The Impact of Healthcare-Associated Methicillin-Resistant Staphylococcus aureus Infections on Postdischarge Health Care Costs and Utilization across Multiple Health Care Systems.

Abstract

OBJECTIVE:

To measure how much of the postdischarge cost and utilization attributable to methicillin-resistant Staphylococcus aureus (MRSA) health care-associated infections (HAIs) occur within the US Department of Veterans Affairs (VA) system and how much occurs outside.

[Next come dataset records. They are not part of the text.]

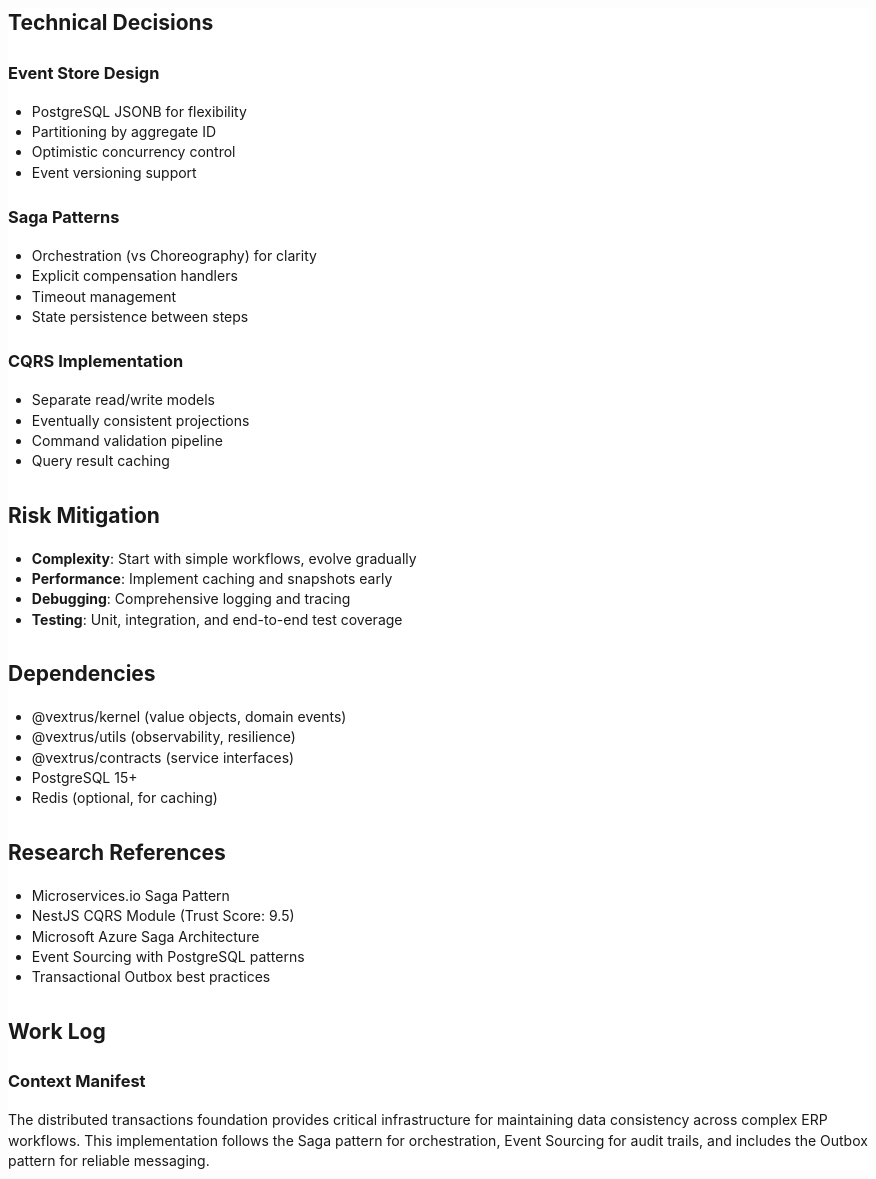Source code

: ## Technical Decisions

### Event Store Design
- PostgreSQL JSONB for flexibility
- Partitioning by aggregate ID
- Optimistic concurrency control
- Event versioning support

### Saga Patterns
- Orchestration (vs Choreography) for clarity
- Explicit compensation handlers
- Timeout management
- State persistence between steps

### CQRS Implementation
- Separate read/write models
- Eventually consistent projections
- Command validation pipeline
- Query result caching

## Risk Mitigation
- **Complexity**: Start with simple workflows, evolve gradually
- **Performance**: Implement caching and snapshots early
- **Debugging**: Comprehensive logging and tracing
- **Testing**: Unit, integration, and end-to-end test coverage

## Dependencies
- @vextrus/kernel (value objects, domain events)
- @vextrus/utils (observability, resilience)
- @vextrus/contracts (service interfaces)
- PostgreSQL 15+
- Redis (optional, for caching)

## Research References
- Microservices.io Saga Pattern
- NestJS CQRS Module (Trust Score: 9.5)
- Microsoft Azure Saga Architecture
- Event Sourcing with PostgreSQL patterns
- Transactional Outbox best practices

## Work Log

### Context Manifest
The distributed transactions foundation provides critical infrastructure for maintaining data consistency across complex ERP workflows. This implementation follows the Saga pattern for orchestration, Event Sourcing for audit trails, and includes the Outbox pattern for reliable messaging.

DATA SOURCES/STUDY SETTING:

Health care encounters from 3 different settings and payment models: (1) within the VA; (2) outside the VA but paid for by the VA (purchased care); and (3) outside the VA and paid for by Medicare.

STUDY DESIGN:

Historical cohort study using data from admissions to VA hospitals between 2007 and 2012.

METHODS:

We assessed the impact of a positive MRSA test result on costs and utilization during the 365 days following discharge using inverse probability of treatment weights to balance covariates.

PRINCIPAL FINDINGS:

Among a cohort of 152,687 hospitalized Veterans, a positive MRSA test result was associated with an overall increase of 6.6 (95 percent CI: 5.7-7.5) inpatient days and $9,237 (95 percent CI: $8,211-$10,262) during the postdischarge period. VA inpatient admissions, Medicare reimbursements, and purchased care payments accounted for 60.6 percent, 22.5 percent, and 16.9 percent of these inpatient costs.

CONCLUSIONS:

While most of the excess postdischarge health care costs associated with MRSA HAIs occurred in the VA, non-VA costs make up an important subset of the overall burden.